I felt terrible for Mama and buried my face in my hands. What had I done? It was all my fault. First, I shouldn't have been so unaware and trusting in the swamp, and afterward, I should never had kept it such a deep, dark secret from Mama. She looked so small and defeated on the gallery and so disappointed. I knew she blamed herself for bringing me up to believe I led a charmed life. It was true I always felt nothing in Nature would harm me, but I never counted on another human being invading the sanctity of my precious perfect world.
Daddy started the truck and slammed it into gear. He pressed down hard on the accelerator, tearing up some grass and gravel as we shot off. The truck bounced so hard my head nearly hit the roof. Daddy mumbled angrily to himself and slammed the steering wheel with the ball of his palm. I kept my eyes low. Suddenly he turned sharply to me.
"You didn't offer yourself to this man, didja, Gabriel?"
"Oh no, Daddy."
"You was just swimming in your pond and he come on you?"
"Yes, Daddy."
"And you tried to get away, but he wouldn't let you?" "He took my clothes," I said.
"That low-down . . . rich . ." Daddy's eyes got so small, I didn't think he could see the road. The tires squealed as we went around a turn.

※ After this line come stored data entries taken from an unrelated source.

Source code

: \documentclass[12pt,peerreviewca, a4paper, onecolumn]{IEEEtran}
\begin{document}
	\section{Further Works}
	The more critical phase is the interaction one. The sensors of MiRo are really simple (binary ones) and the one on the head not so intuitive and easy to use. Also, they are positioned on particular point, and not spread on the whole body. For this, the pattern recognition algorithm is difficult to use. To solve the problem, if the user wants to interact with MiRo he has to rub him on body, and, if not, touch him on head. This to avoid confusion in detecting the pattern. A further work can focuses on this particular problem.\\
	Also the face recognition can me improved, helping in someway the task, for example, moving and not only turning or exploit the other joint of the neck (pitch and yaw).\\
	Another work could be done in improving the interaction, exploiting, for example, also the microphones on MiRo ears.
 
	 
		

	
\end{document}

"Where are we going, Daddy?"
"You just keep your head low and your mouth closed until I tell you to speak, understand, Gabriel?"
"Yes, Daddy."
A short while later, we drove over the gravel in front of the Tate Cannery. Daddy brought the truck to a sharp stop, the wheels sliding and jerking.
"Come on," he said, opening the door.
I got out slowly. Daddy came around the truck and seized my left hand. He marched us up to the office door and pulled so hard on the knob, the door nearly came off the jamb. Mr. Tate's secretary, Margot Purcel, looked up from her desk sharply. She was typing an invoice, but when her eyes fell on Daddy, they widened and she looked terrified.